Task objective
Print, exactly and without pictures, the lines from the one where "بوابة الباحث عن الحقيقة" appears down to the end of the entries.
Available data START
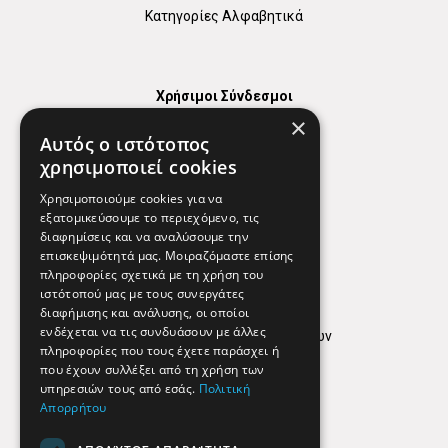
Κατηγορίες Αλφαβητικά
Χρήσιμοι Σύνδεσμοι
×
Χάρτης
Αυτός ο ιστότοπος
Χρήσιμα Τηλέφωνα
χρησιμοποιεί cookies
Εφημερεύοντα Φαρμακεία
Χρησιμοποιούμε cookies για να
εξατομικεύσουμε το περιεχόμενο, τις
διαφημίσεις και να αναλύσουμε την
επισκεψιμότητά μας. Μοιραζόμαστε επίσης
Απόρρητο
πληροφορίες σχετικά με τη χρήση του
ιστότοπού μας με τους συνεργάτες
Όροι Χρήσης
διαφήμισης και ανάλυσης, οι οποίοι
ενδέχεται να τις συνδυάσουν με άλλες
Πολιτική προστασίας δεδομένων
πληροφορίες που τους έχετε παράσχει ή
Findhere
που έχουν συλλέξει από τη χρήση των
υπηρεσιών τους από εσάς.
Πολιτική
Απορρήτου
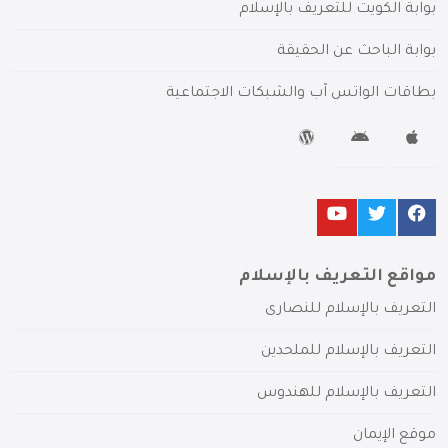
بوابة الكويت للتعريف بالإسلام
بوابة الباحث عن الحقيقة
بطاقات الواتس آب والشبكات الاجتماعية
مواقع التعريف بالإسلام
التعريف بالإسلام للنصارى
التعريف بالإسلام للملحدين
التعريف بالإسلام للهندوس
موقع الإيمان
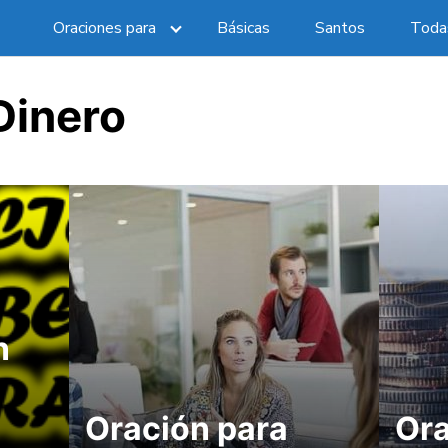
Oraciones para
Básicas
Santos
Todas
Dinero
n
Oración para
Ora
Available data END
Exercise answer
بوابة الباحث عن الحقيقة
بطاقات الواتس آب والشبكات الاجتماعية
مواقع التعريف بالإسلام
التعريف بالإسلام للنصارى
التعريف بالإسلام للملحدين
التعريف بالإسلام للهندوس
موقع الإيمان
Oraciones para
Básicas
Santos
Todas
Dinero
n
Oración para
Ora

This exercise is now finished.